What the exercise asks: Reproduce, word for word, the lines of the records from the one containing "Q: How many bottles does the picture show?" through the one containing "A: The image shows", both included.

Extracted information:
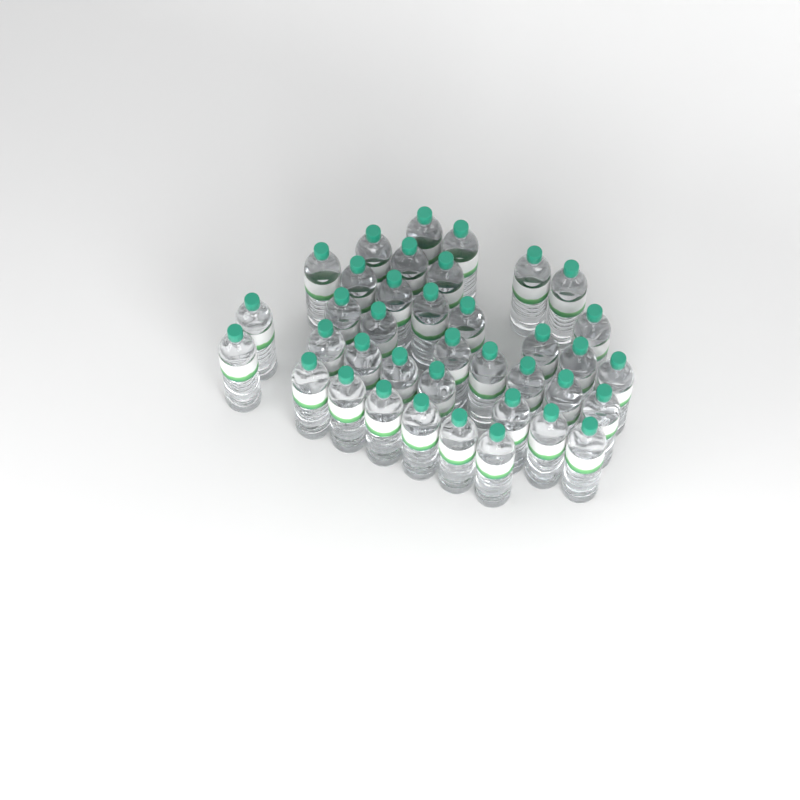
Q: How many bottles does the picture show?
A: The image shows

...

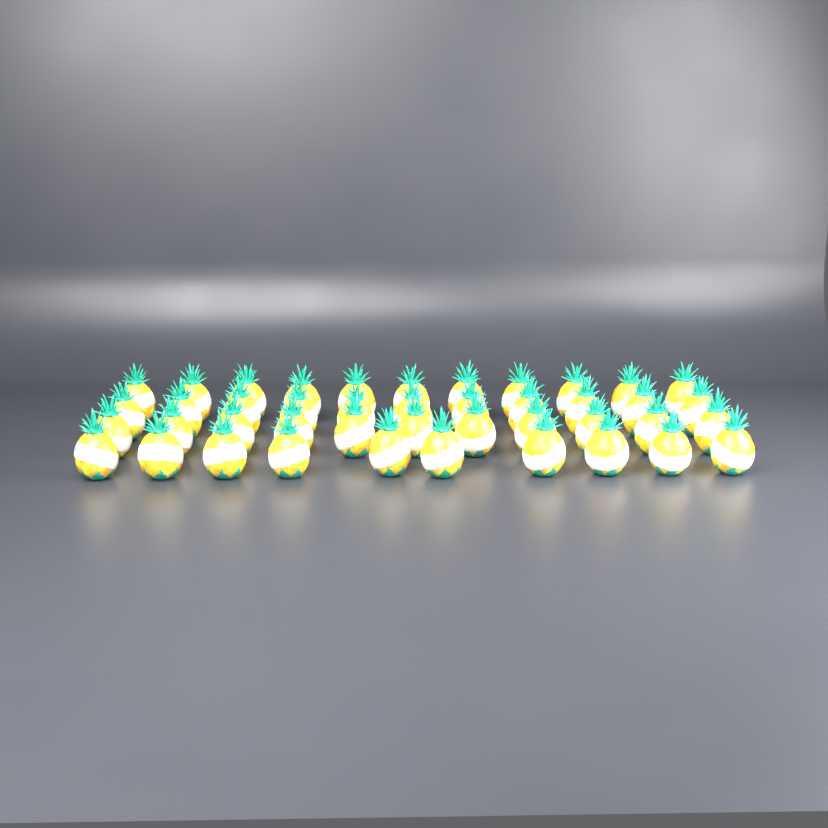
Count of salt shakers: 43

---

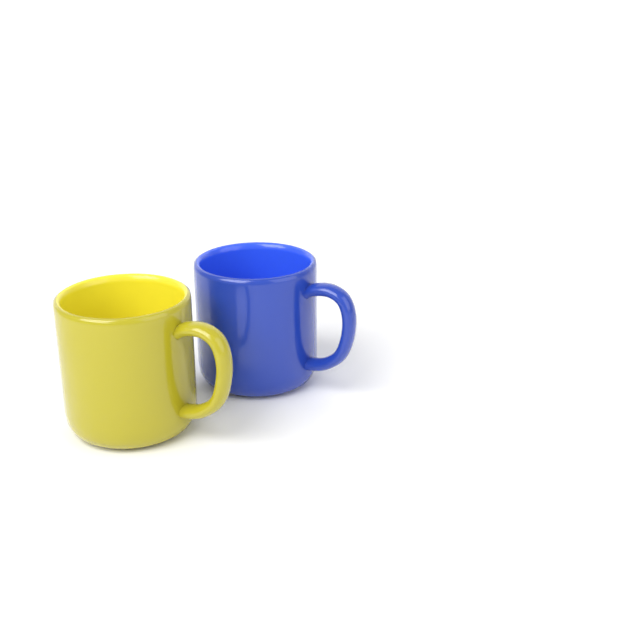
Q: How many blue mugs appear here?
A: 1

Exercise solution:
Q: How many bottles does the picture show?
A: The image shows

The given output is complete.